[TEXT]
++++++

Skip to content

datopian/data-subscriptions

Repository files navigation

Subscriptions and Notifications (for Datasets)

Data Subscriptions is a standalone microservice for CKAN that allows users to subscribe to notifications of dataset changes. Notifications are available in several forms: web, email, and SMS (in development). Users can subscribe and unsubcribe to changes, configure the medium for notifications etc. It is feature complete and actively deployed in production.

The core job story is:

When I am interested in a given dataset I want to get notifications (in a dashboard, via email etc) when that dataset is updated (or other changes happen) so that I can take action e.g. update my application, check if security issue etc

Features

  • Subscribe to notifications for datasets (+ (maybe) other types of events e.g. someone added or removed organization)
    • From WUI (and email for unwatch)
  • Configure medium of notification e.g. email, mobile, web
  • View notifications stream arising from my watching
  • Review my watched list (and modify it)

++++++

[LISTED ENTRIES]
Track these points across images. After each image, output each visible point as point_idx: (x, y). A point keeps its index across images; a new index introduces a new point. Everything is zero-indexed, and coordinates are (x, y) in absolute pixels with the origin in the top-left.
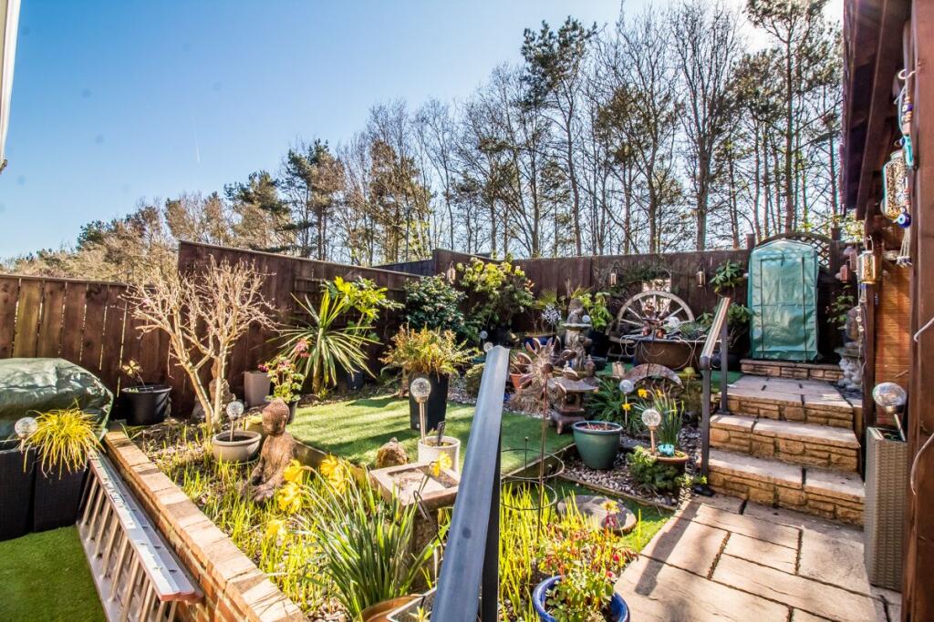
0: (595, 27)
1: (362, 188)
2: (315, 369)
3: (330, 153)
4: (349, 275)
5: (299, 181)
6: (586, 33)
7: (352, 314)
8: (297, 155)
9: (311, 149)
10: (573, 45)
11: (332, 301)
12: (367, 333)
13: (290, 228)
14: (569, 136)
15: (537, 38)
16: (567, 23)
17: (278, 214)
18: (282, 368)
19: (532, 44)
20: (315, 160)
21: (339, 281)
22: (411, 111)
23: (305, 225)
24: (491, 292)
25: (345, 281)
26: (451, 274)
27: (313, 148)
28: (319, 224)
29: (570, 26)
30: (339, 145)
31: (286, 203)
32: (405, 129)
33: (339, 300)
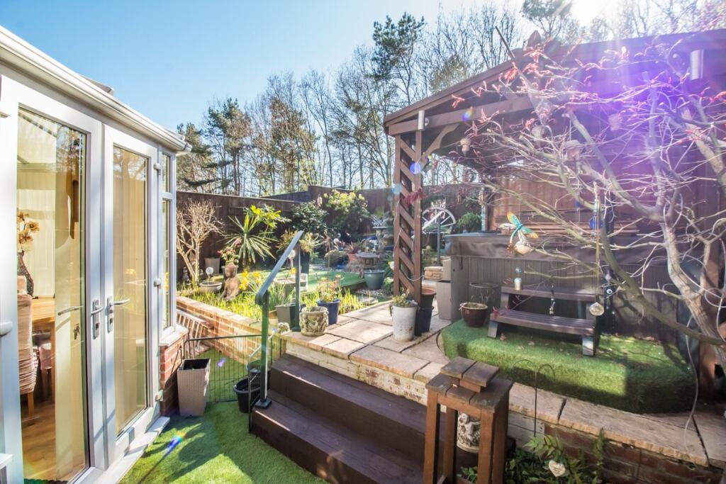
0: (423, 20)
1: (264, 133)
2: (244, 254)
3: (239, 108)
4: (259, 204)
5: (218, 130)
6: (417, 24)
7: (261, 226)
8: (215, 111)
9: (225, 106)
10: (409, 33)
11: (250, 219)
12: (271, 236)
13: (213, 166)
14: (408, 97)
15: (383, 28)
16: (404, 17)
17: (204, 156)
18: (229, 253)
19: (380, 33)
20: (229, 115)
21: (253, 208)
22: (298, 79)
23: (223, 164)
24: (344, 210)
25: (257, 207)
26: (320, 200)
27: (226, 104)
28: (234, 162)
29: (406, 19)
30: (246, 103)
31: (208, 147)
32: (294, 92)
33: (254, 218)
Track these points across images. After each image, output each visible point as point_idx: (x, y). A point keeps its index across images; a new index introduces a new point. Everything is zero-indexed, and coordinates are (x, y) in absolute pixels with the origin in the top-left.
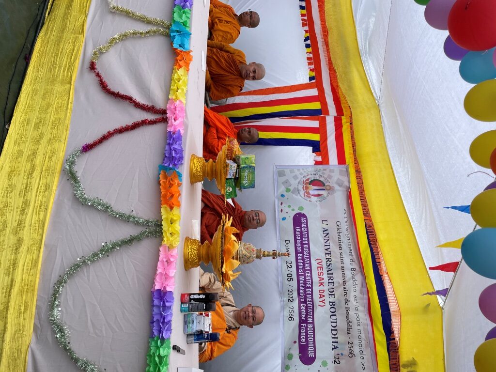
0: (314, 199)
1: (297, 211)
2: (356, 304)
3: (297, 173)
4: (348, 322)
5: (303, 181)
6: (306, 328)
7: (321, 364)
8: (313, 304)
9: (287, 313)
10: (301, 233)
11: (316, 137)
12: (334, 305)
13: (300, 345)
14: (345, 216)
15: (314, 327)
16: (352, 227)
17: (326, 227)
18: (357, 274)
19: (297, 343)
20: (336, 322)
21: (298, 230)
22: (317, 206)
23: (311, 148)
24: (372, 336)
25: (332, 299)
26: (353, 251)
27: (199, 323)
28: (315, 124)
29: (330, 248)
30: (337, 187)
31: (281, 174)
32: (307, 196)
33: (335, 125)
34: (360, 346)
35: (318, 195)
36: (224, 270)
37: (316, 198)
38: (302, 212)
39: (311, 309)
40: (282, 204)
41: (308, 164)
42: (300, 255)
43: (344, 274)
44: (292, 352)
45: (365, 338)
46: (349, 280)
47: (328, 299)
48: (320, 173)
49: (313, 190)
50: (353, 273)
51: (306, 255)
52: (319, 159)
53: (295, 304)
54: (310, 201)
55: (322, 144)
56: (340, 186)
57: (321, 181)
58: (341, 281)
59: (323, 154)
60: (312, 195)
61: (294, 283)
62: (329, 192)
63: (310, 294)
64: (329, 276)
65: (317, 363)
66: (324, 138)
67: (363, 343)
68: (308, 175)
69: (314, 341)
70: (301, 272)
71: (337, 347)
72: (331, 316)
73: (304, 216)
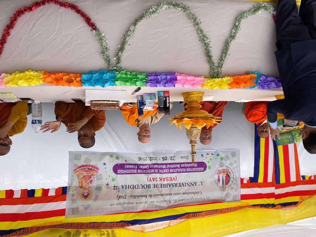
0: (216, 177)
1: (208, 165)
2: (149, 202)
3: (235, 165)
4: (138, 196)
5: (229, 170)
6: (134, 169)
7: (113, 177)
8: (148, 173)
9: (143, 156)
10: (193, 167)
11: (261, 180)
12: (148, 188)
13: (125, 164)
14: (205, 198)
15: (135, 173)
16: (198, 202)
17: (198, 184)
18: (167, 203)
19: (125, 163)
20: (138, 188)
21: (195, 165)
22: (212, 179)
23: (253, 176)
24: (130, 212)
25: (152, 186)
26: (182, 202)
27: (150, 103)
28: (270, 179)
29: (184, 186)
30: (225, 193)
31: (234, 154)
32: (218, 172)
33: (269, 194)
34: (124, 203)
35: (219, 180)
36: (186, 119)
37: (217, 178)
38: (207, 168)
39: (146, 172)
40: (212, 154)
41: (241, 174)
42: (179, 166)
43: (167, 195)
44: (120, 159)
45: (129, 206)
46: (164, 199)
47: (152, 183)
48: (234, 181)
49: (222, 176)
50: (168, 201)
51: (179, 170)
52: (245, 182)
53: (148, 162)
54: (215, 174)
55: (256, 184)
56: (226, 195)
57: (228, 183)
58: (163, 193)
59: (249, 184)
60: (219, 176)
61: (161, 162)
62: (222, 187)
63: (155, 171)
64: (166, 185)
65: (114, 175)
66: (260, 186)
67: (126, 205)
68: (233, 173)
69: (127, 174)
70: (168, 166)
71: (123, 188)
72: (142, 185)
73: (205, 170)
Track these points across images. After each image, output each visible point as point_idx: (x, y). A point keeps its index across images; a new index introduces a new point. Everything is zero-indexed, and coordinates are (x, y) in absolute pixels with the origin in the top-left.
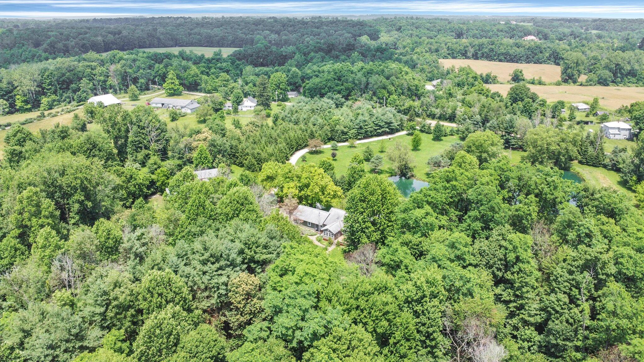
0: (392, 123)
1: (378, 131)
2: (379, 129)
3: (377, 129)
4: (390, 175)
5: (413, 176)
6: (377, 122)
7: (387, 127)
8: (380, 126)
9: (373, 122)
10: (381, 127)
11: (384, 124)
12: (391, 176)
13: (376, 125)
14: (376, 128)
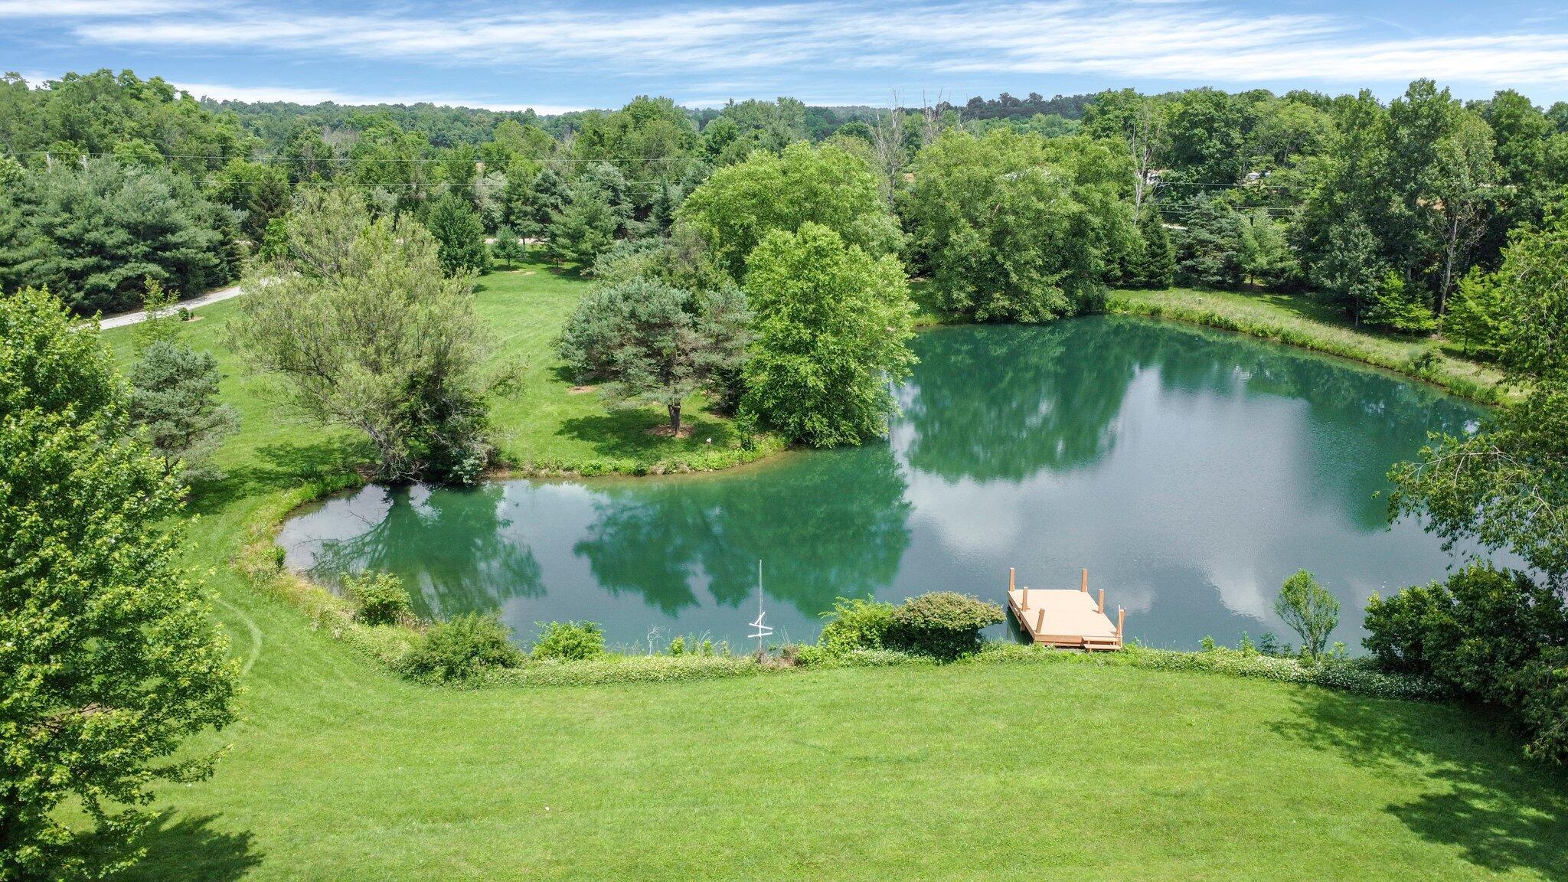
0: (174, 229)
1: (94, 279)
2: (99, 269)
3: (87, 271)
4: (309, 490)
5: (494, 462)
6: (74, 228)
7: (148, 258)
8: (98, 249)
9: (48, 230)
10: (111, 258)
11: (122, 235)
12: (323, 497)
13: (73, 244)
14: (78, 264)
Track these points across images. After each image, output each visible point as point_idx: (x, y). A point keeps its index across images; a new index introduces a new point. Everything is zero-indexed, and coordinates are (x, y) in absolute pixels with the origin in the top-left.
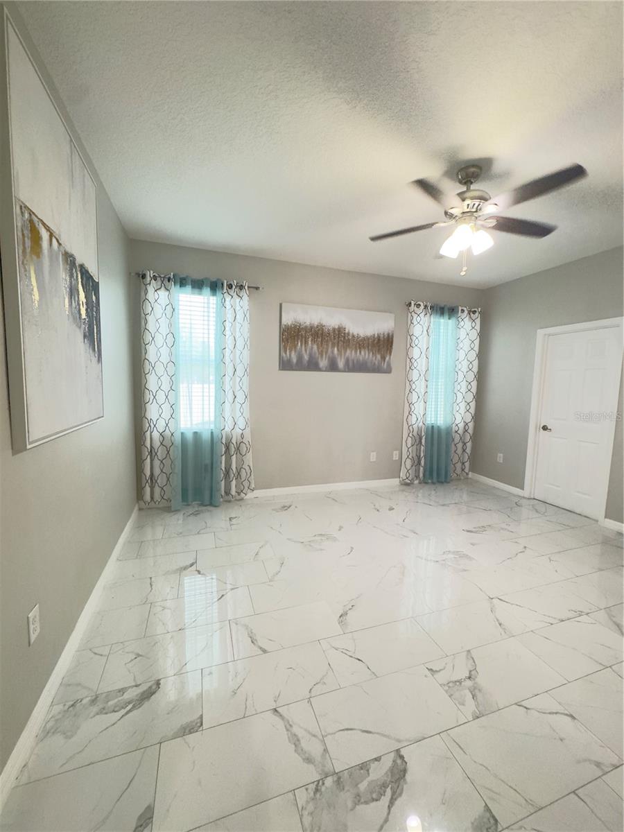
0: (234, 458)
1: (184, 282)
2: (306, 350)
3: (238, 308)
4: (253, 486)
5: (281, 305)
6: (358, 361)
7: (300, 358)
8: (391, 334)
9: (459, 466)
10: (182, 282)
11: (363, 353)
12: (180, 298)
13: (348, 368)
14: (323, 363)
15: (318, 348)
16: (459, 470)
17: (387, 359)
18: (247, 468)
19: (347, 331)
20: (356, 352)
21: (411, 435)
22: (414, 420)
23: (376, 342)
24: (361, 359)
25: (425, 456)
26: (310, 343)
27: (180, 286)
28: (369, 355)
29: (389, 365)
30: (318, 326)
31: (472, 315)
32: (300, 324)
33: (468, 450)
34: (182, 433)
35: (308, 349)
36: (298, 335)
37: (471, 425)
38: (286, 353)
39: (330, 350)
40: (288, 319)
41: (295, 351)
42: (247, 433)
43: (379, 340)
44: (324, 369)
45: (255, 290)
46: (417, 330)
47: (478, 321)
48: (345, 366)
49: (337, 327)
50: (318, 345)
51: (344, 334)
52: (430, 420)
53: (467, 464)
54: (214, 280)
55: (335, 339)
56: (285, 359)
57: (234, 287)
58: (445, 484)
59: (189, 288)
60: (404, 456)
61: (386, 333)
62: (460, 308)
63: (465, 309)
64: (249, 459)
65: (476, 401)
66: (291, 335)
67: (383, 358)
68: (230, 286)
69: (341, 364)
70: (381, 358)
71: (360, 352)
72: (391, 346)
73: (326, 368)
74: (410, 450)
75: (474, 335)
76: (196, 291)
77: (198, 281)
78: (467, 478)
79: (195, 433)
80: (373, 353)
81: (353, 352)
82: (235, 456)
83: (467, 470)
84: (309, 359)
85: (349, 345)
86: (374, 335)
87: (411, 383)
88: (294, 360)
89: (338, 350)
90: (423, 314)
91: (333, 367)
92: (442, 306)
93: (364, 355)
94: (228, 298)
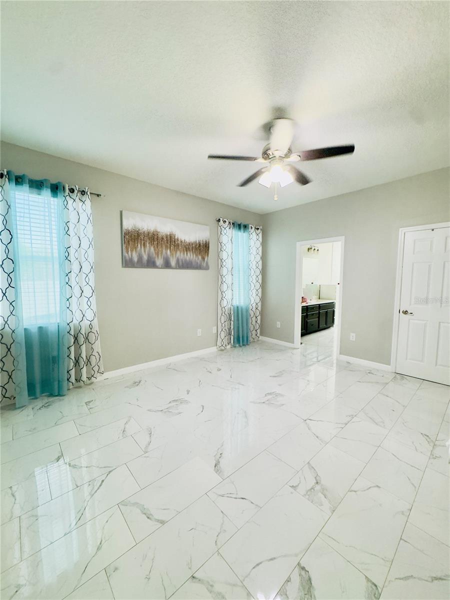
0: (84, 348)
1: (20, 180)
2: (145, 251)
3: (81, 211)
4: (102, 370)
5: (121, 212)
6: (186, 260)
7: (140, 258)
8: (207, 241)
9: (254, 332)
10: (19, 180)
11: (189, 254)
12: (17, 196)
13: (179, 266)
14: (159, 262)
15: (155, 250)
16: (254, 336)
17: (206, 259)
18: (97, 355)
19: (176, 238)
20: (184, 254)
21: (223, 314)
22: (224, 303)
23: (197, 246)
24: (188, 259)
25: (234, 329)
26: (148, 245)
27: (16, 184)
28: (193, 257)
29: (207, 263)
30: (154, 232)
31: (257, 231)
32: (139, 230)
33: (259, 322)
34: (25, 329)
35: (146, 251)
36: (138, 238)
37: (260, 304)
38: (128, 253)
39: (164, 251)
40: (128, 224)
41: (136, 251)
42: (95, 323)
43: (200, 245)
44: (160, 267)
45: (96, 197)
46: (224, 239)
47: (260, 235)
48: (176, 264)
49: (169, 234)
50: (154, 247)
51: (175, 239)
52: (236, 303)
53: (258, 331)
54: (54, 183)
55: (167, 243)
56: (127, 258)
57: (76, 191)
58: (247, 346)
59: (26, 187)
60: (220, 330)
61: (204, 240)
62: (250, 226)
63: (253, 226)
64: (97, 347)
65: (262, 288)
66: (131, 238)
67: (203, 259)
68: (72, 191)
69: (173, 263)
70: (202, 258)
71: (187, 254)
72: (208, 250)
73: (162, 266)
74: (223, 325)
75: (259, 244)
76: (35, 190)
77: (37, 181)
78: (259, 340)
79: (40, 328)
80: (196, 255)
81: (182, 254)
82: (84, 345)
83: (258, 335)
84: (148, 259)
85: (178, 248)
86: (196, 241)
87: (223, 277)
88: (135, 259)
89: (171, 252)
90: (228, 228)
91: (167, 265)
92: (239, 223)
93: (190, 256)
94: (70, 201)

++++++

[TO DO] Reproduce the passage in the Data Subscriptions text above from "Subscriptions and Notifications" to "or removed organization)", word for word.

[ANSWER TO THIS EXERCISE]
Subscriptions and Notifications (for Datasets)

Data Subscriptions is a standalone microservice for CKAN that allows users to subscribe to notifications of dataset changes. Notifications are available in several forms: web, email, and SMS (in development). Users can subscribe and unsubcribe to changes, configure the medium for notifications etc. It is feature complete and actively deployed in production.

The core job story is:

When I am interested in a given dataset I want to get notifications (in a dashboard, via email etc) when that dataset is updated (or other changes happen) so that I can take action e.g. update my application, check if security issue etc

Features

  • Subscribe to notifications for datasets (+ (maybe) other types of events e.g. someone added or removed organization)